“Sometimes even to live is an act of courage.”
– Lucius Annaeus Seneca
I have believed for a long time that the hardest thing firefighters do is get up every morning and go to work, never knowing what the day might throw at us. To face that uncertainty is the one truly brave thing we do.
As firefighters we are never really sure if we’re up for the challenge, because we never know what the challenge is going to be. Facing the unknown is very stressful. And it gets worse the longer you’ve been doing this. Each year the job adds a few more what-ifs to your collection; adds a few more scenarios for your mind to conjure up unbidden in the middle of the night. This week, the events in Las Vegas added yet another.
But, it’s always very strange for us, as first responders, to be given medals and awards, or be called heroes for simply doing what we’re trained to do, no matter how horrific the circumstances. In fact, praise is often the last thing we want to hear when we feel like we tried and failed. When no matter what we did, it was never going to be enough to put things right.
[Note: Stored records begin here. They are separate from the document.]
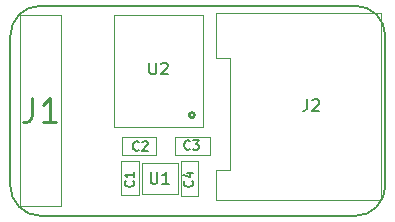
<source format=gbr>
%TF.GenerationSoftware,KiCad,Pcbnew,4.0.4+e1-6308~48~ubuntu16.04.1-stable*%
%TF.CreationDate,2017-01-03T17:52:22-08:00*%
%TF.ProjectId,sd-micro-hinged-5009010801-breakout,73642D6D6963726F2D68696E6765642D,v1.0*%
%TF.FileFunction,Other,Fab,Top*%
%FSLAX46Y46*%
G04 Gerber Fmt 4.6, Leading zero omitted, Abs format (unit mm)*
G04 Created by KiCad (PCBNEW 4.0.4+e1-6308~48~ubuntu16.04.1-stable) date Tue Jan  3 17:52:22 2017*
%MOMM*%
%LPD*%
G01*
G04 APERTURE LIST*
%ADD10C,0.350000*%
%ADD11C,0.152400*%
%ADD12C,0.050000*%
%ADD13C,0.040640*%
%ADD14C,0.254000*%
%ADD15C,0.050800*%
%ADD16C,0.150000*%
%ADD17C,0.203200*%
G04 APERTURE END LIST*
D10*
D11*
X109474000Y-109220000D02*
X136144000Y-109220000D01*
X106934000Y-93980000D02*
X106934000Y-106680000D01*
X136144000Y-91440000D02*
X109474000Y-91440000D01*
X138684000Y-93980000D02*
X138684000Y-106680000D01*
X136144000Y-109220000D02*
G75*
G03X138684000Y-106680000I0J2540000D01*
G01*
X138684000Y-93980000D02*
G75*
G03X136144000Y-91440000I-2540000J0D01*
G01*
X106934000Y-106680000D02*
G75*
G03X109474000Y-109220000I2540000J0D01*
G01*
X109474000Y-91440000D02*
G75*
G03X106934000Y-93980000I0J-2540000D01*
G01*
D12*
X117844000Y-104595000D02*
X117844000Y-107495000D01*
X117844000Y-104595000D02*
X116344000Y-104595000D01*
X117844000Y-107495000D02*
X116344000Y-107495000D01*
X116344000Y-104595000D02*
X116344000Y-107495000D01*
X116394000Y-102564500D02*
X119294000Y-102564500D01*
X116394000Y-102564500D02*
X116394000Y-104064500D01*
X119294000Y-102564500D02*
X119294000Y-104064500D01*
X116394000Y-104064500D02*
X119294000Y-104064500D01*
X123814500Y-104064500D02*
X120914500Y-104064500D01*
X123814500Y-104064500D02*
X123814500Y-102564500D01*
X120914500Y-104064500D02*
X120914500Y-102564500D01*
X123814500Y-102564500D02*
X120914500Y-102564500D01*
X122860500Y-104607000D02*
X122860500Y-107507000D01*
X122860500Y-104607000D02*
X121360500Y-104607000D01*
X122860500Y-107507000D02*
X121360500Y-107507000D01*
X121360500Y-104607000D02*
X121360500Y-107507000D01*
X111224000Y-108430000D02*
X111224000Y-92230000D01*
X111234000Y-108420000D02*
X107734000Y-108420000D01*
X107744000Y-108440000D02*
X107744000Y-92240000D01*
X111244000Y-92250000D02*
X107744000Y-92250000D01*
D13*
X138317000Y-92090500D02*
X124317000Y-92090500D01*
X138317000Y-107840500D02*
X138317000Y-92090500D01*
X124317000Y-107840500D02*
X138317000Y-107840500D01*
X124317000Y-105340500D02*
X124317000Y-107840500D01*
X125567000Y-105340500D02*
X124317000Y-105340500D01*
X125567000Y-95840500D02*
X125567000Y-105340500D01*
X124317000Y-95840500D02*
X125567000Y-95840500D01*
X124317000Y-92090500D02*
X124317000Y-95840500D01*
D14*
X122523713Y-100701000D02*
G75*
G03X122523713Y-100701000I-223607J0D01*
G01*
D15*
X123276500Y-101701000D02*
X123276500Y-101601000D01*
X115676500Y-101701000D02*
X123276500Y-101701000D01*
X115676500Y-92201000D02*
X115676500Y-101701000D01*
X123276500Y-92201000D02*
X115676500Y-92201000D01*
X123276500Y-101601000D02*
X123276500Y-92201000D01*
D13*
X121097000Y-107393500D02*
X121097000Y-104726500D01*
X118049000Y-107393500D02*
X121097000Y-107393500D01*
X118049000Y-104726500D02*
X118049000Y-107393500D01*
X121097000Y-104726500D02*
X118049000Y-104726500D01*
D16*
X117339714Y-106268333D02*
X117377810Y-106306428D01*
X117415905Y-106420714D01*
X117415905Y-106496904D01*
X117377810Y-106611190D01*
X117301619Y-106687381D01*
X117225429Y-106725476D01*
X117073048Y-106763571D01*
X116958762Y-106763571D01*
X116806381Y-106725476D01*
X116730190Y-106687381D01*
X116654000Y-106611190D01*
X116615905Y-106496904D01*
X116615905Y-106420714D01*
X116654000Y-106306428D01*
X116692095Y-106268333D01*
X117415905Y-105506428D02*
X117415905Y-105963571D01*
X117415905Y-105735000D02*
X116615905Y-105735000D01*
X116730190Y-105811190D01*
X116806381Y-105887381D01*
X116844476Y-105963571D01*
X117800667Y-103640214D02*
X117762572Y-103678310D01*
X117648286Y-103716405D01*
X117572096Y-103716405D01*
X117457810Y-103678310D01*
X117381619Y-103602119D01*
X117343524Y-103525929D01*
X117305429Y-103373548D01*
X117305429Y-103259262D01*
X117343524Y-103106881D01*
X117381619Y-103030690D01*
X117457810Y-102954500D01*
X117572096Y-102916405D01*
X117648286Y-102916405D01*
X117762572Y-102954500D01*
X117800667Y-102992595D01*
X118105429Y-102992595D02*
X118143524Y-102954500D01*
X118219715Y-102916405D01*
X118410191Y-102916405D01*
X118486381Y-102954500D01*
X118524477Y-102992595D01*
X118562572Y-103068786D01*
X118562572Y-103144976D01*
X118524477Y-103259262D01*
X118067334Y-103716405D01*
X118562572Y-103716405D01*
X122141167Y-103560214D02*
X122103072Y-103598310D01*
X121988786Y-103636405D01*
X121912596Y-103636405D01*
X121798310Y-103598310D01*
X121722119Y-103522119D01*
X121684024Y-103445929D01*
X121645929Y-103293548D01*
X121645929Y-103179262D01*
X121684024Y-103026881D01*
X121722119Y-102950690D01*
X121798310Y-102874500D01*
X121912596Y-102836405D01*
X121988786Y-102836405D01*
X122103072Y-102874500D01*
X122141167Y-102912595D01*
X122407834Y-102836405D02*
X122903072Y-102836405D01*
X122636405Y-103141167D01*
X122750691Y-103141167D01*
X122826881Y-103179262D01*
X122864977Y-103217357D01*
X122903072Y-103293548D01*
X122903072Y-103484024D01*
X122864977Y-103560214D01*
X122826881Y-103598310D01*
X122750691Y-103636405D01*
X122522119Y-103636405D01*
X122445929Y-103598310D01*
X122407834Y-103560214D01*
X122356214Y-106280333D02*
X122394310Y-106318428D01*
X122432405Y-106432714D01*
X122432405Y-106508904D01*
X122394310Y-106623190D01*
X122318119Y-106699381D01*
X122241929Y-106737476D01*
X122089548Y-106775571D01*
X121975262Y-106775571D01*
X121822881Y-106737476D01*
X121746690Y-106699381D01*
X121670500Y-106623190D01*
X121632405Y-106508904D01*
X121632405Y-106432714D01*
X121670500Y-106318428D01*
X121708595Y-106280333D01*
X121899071Y-105594619D02*
X122432405Y-105594619D01*
X121594310Y-105785095D02*
X122165738Y-105975571D01*
X122165738Y-105480333D01*
D14*
X108806667Y-99217238D02*
X108806667Y-100668667D01*
X108709905Y-100958952D01*
X108516381Y-101152476D01*
X108226096Y-101249238D01*
X108032572Y-101249238D01*
X110838666Y-101249238D02*
X109677524Y-101249238D01*
X110258095Y-101249238D02*
X110258095Y-99217238D01*
X110064571Y-99507524D01*
X109871047Y-99701048D01*
X109677524Y-99797810D01*
D17*
X132058833Y-99329119D02*
X132058833Y-100054833D01*
X132010453Y-100199976D01*
X131913691Y-100296738D01*
X131768548Y-100345119D01*
X131671786Y-100345119D01*
X132494262Y-99425881D02*
X132542643Y-99377500D01*
X132639405Y-99329119D01*
X132881309Y-99329119D01*
X132978071Y-99377500D01*
X133026452Y-99425881D01*
X133074833Y-99522643D01*
X133074833Y-99619405D01*
X133026452Y-99764548D01*
X132445881Y-100345119D01*
X133074833Y-100345119D01*
D16*
X118714595Y-96253381D02*
X118714595Y-97062905D01*
X118762214Y-97158143D01*
X118809833Y-97205762D01*
X118905071Y-97253381D01*
X119095548Y-97253381D01*
X119190786Y-97205762D01*
X119238405Y-97158143D01*
X119286024Y-97062905D01*
X119286024Y-96253381D01*
X119714595Y-96348619D02*
X119762214Y-96301000D01*
X119857452Y-96253381D01*
X120095548Y-96253381D01*
X120190786Y-96301000D01*
X120238405Y-96348619D01*
X120286024Y-96443857D01*
X120286024Y-96539095D01*
X120238405Y-96681952D01*
X119666976Y-97253381D01*
X120286024Y-97253381D01*
X118811095Y-105512381D02*
X118811095Y-106321905D01*
X118858714Y-106417143D01*
X118906333Y-106464762D01*
X119001571Y-106512381D01*
X119192048Y-106512381D01*
X119287286Y-106464762D01*
X119334905Y-106417143D01*
X119382524Y-106321905D01*
X119382524Y-105512381D01*
X120382524Y-106512381D02*
X119811095Y-106512381D01*
X120096809Y-106512381D02*
X120096809Y-105512381D01*
X120001571Y-105655238D01*
X119906333Y-105750476D01*
X119811095Y-105798095D01*
M02*

</source>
Maybe it’s just me, but no matter how many awards they give us, I will never believe that dragging someone out of a burning building, cutting a family free of their mangled car, or responding to an active shooter event makes us heroes. Because we’re trained to do those things. But maybe, going back to work the next shift does! Maybe that is what the praise and the medals and the awards are for; for being willing to do the training, and gain the experience, and put in the work it takes to get yourself to that point; to the point where you can step in and handle just about anything, on or off duty. Or maybe it’s simply for showing up and being willing to try.
“Courage is being scared to death, but saddling up anyway.”
So be brave, sisters and brothers! Tomorrow you may respond to nothing more dramatic than a little old lady with the flu. Or maybe a bread-and-butter structure fire. We’re ready for those calls. But are you ready to respond to a 5-year-old whose drowned in the family pool at her own birthday party? Are you ready to initial a wind-drive forest fire in your first-due; to not go home for two weeks while it burns hundreds of homes in your community; maybe even your own? Are you ready for an event like the Boston bombing? San Bernardino? Paris? Orlando? Las Vegas? Can anyone ever be?
We can never know until it’s over, and that’s a little bit terrifying.
So to all of you who wear a uniform, go to work tomorrow and do what I already know you’re going to do… Suit up anyway. But remember to take care of yourselves. Remember, that heroes or not, being us isn’t easy. Take care of your brothers and sisters. Greet them with a hug. Smile at strangers. Train like their lives depend on it. Hold your head high. Show the world that evil may sucker punch us, but it will never win. Because together we are stronger.
Together we are stronger!
Jennifer DeShon currently serves as an Engineer/Paramedic with San Bernardino County Fire in southern California. She has been in the fire service for 23 years. She’s a Special Operations Air Rescue Paramedic, trained in Urban Search and Rescue and Tactical Combat Casualty Care.